*** Opening of Provided entries ***

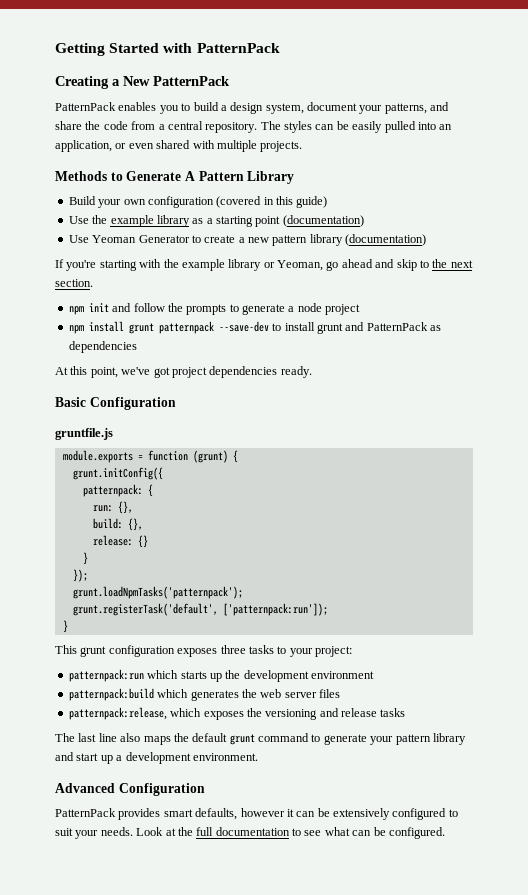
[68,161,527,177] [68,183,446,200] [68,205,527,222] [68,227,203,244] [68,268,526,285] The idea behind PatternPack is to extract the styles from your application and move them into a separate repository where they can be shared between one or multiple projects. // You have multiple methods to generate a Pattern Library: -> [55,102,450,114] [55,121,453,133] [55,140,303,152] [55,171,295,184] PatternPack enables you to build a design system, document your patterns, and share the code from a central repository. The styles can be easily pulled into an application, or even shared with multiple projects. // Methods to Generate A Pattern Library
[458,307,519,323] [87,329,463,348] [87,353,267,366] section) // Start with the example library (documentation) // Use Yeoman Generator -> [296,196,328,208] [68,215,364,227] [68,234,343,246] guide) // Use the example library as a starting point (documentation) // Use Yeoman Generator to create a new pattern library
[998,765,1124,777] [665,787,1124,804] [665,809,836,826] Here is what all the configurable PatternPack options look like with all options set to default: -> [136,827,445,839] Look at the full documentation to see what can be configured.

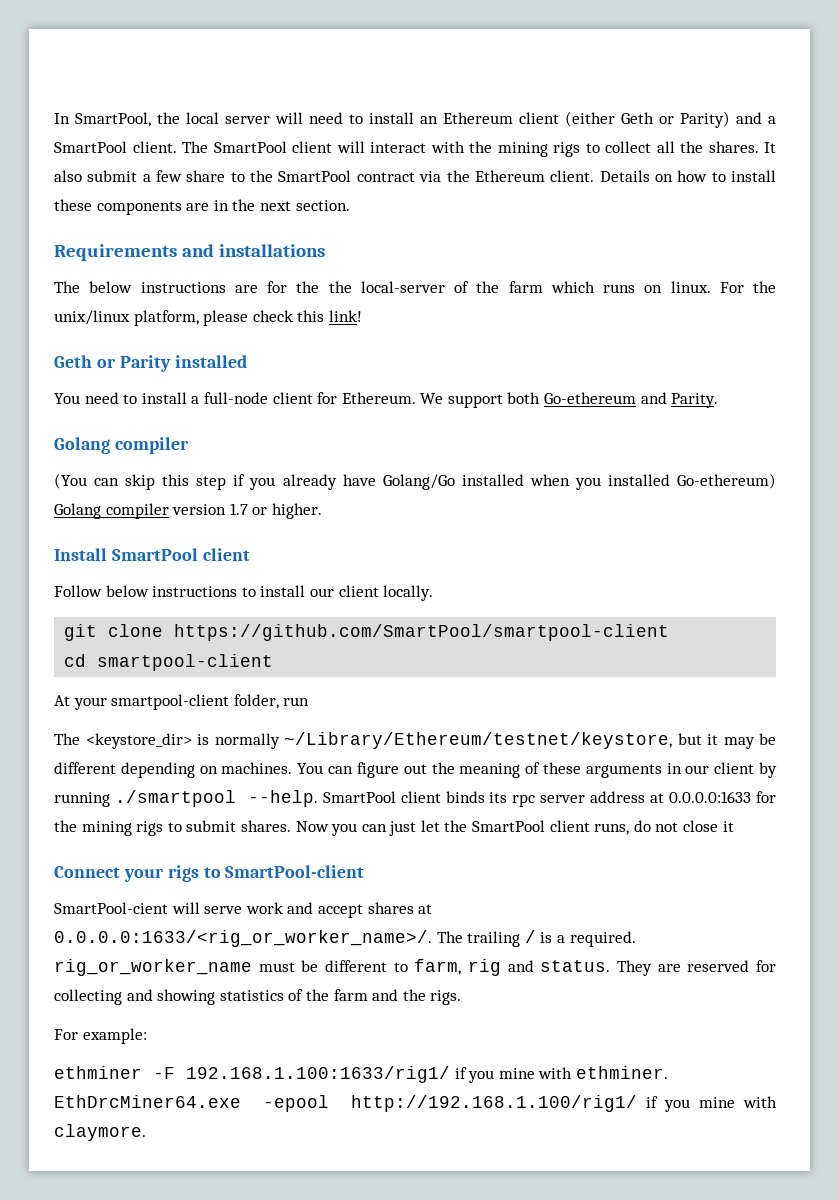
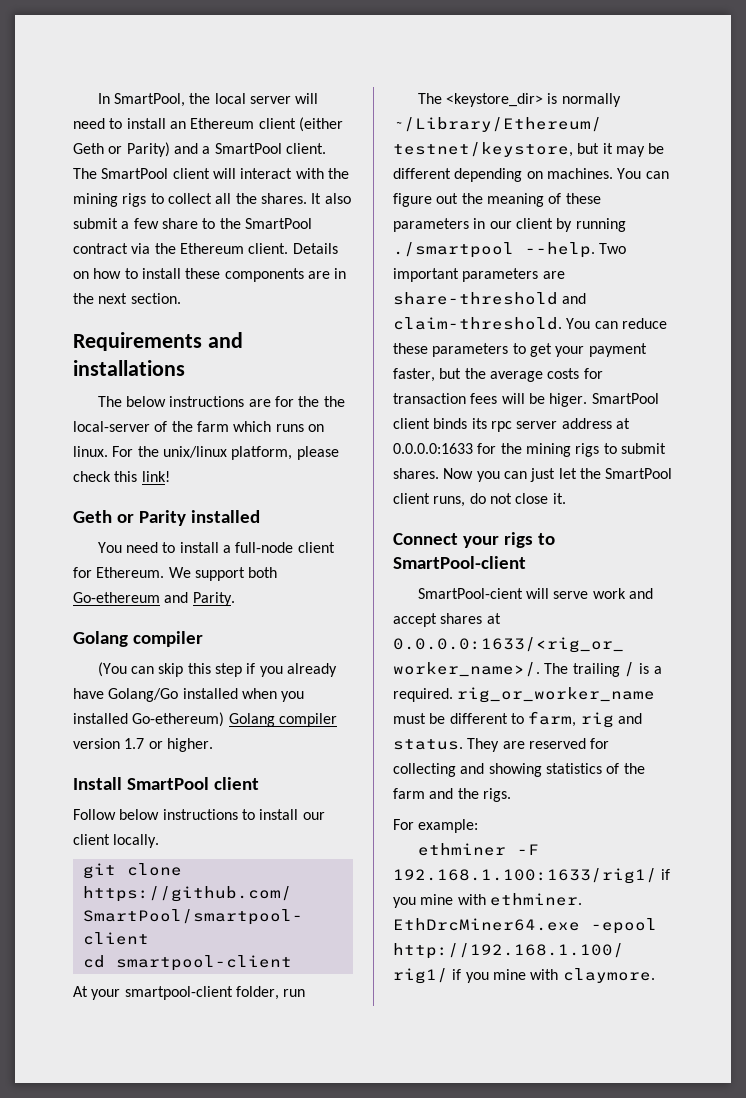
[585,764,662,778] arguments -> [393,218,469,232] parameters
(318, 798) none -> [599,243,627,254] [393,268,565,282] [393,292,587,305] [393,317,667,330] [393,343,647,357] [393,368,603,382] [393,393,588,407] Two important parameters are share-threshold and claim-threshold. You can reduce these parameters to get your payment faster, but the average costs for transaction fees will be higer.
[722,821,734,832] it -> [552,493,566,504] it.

*** Close of Provided entries ***
*** Opening of Provided entries ***

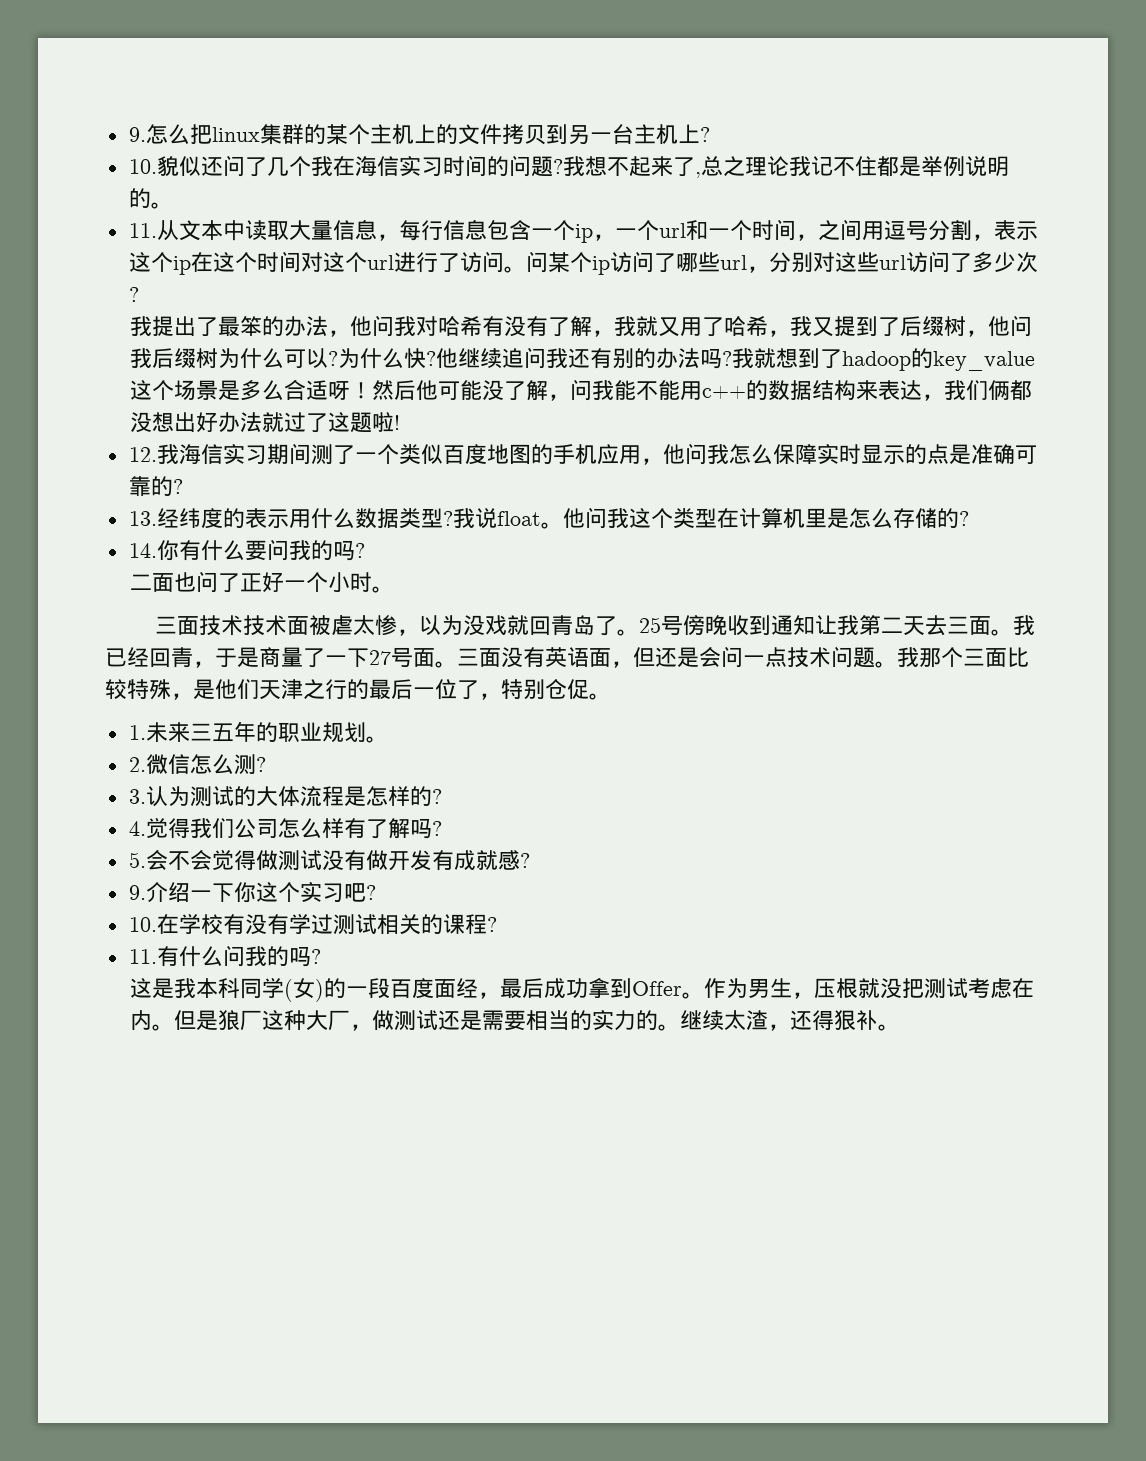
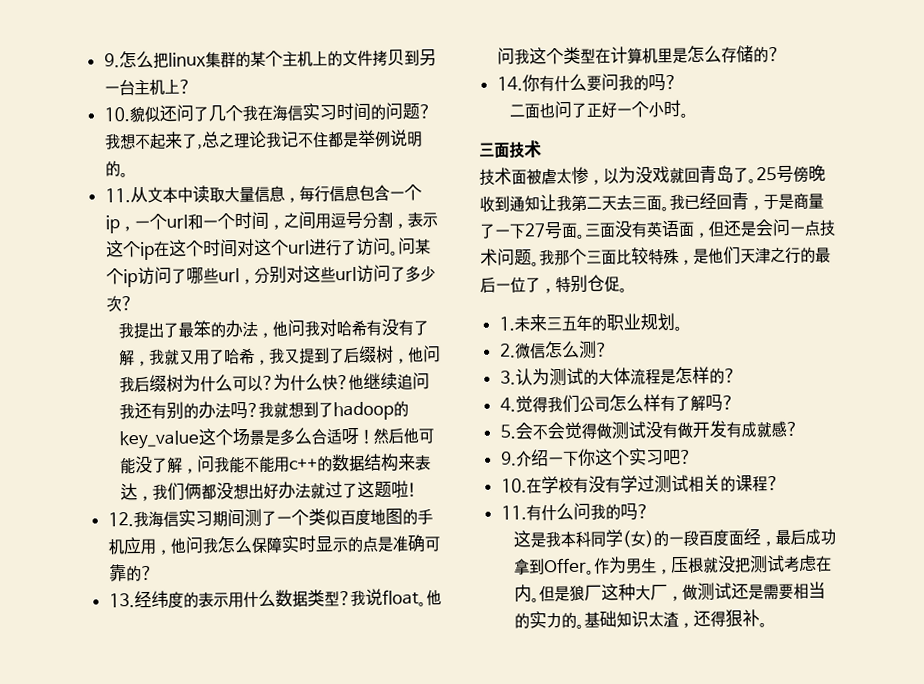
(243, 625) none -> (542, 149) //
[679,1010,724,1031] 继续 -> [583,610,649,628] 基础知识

*** Close of Provided entries ***

## What you will do
Only one stretch of the records above is wanted: the lines between the one holding "(318, 798) none" and the one holding "[722,821,734,832] it -> [552,493,566,504] it.", inclusive, reproduced exactly.

## Response
(318, 798) none -> [599,243,627,254] [393,268,565,282] [393,292,587,305] [393,317,667,330] [393,343,647,357] [393,368,603,382] [393,393,588,407] Two important parameters are share-threshold and claim-threshold. You can reduce these parameters to get your payment faster, but the average costs for transaction fees will be higer.
[722,821,734,832] it -> [552,493,566,504] it.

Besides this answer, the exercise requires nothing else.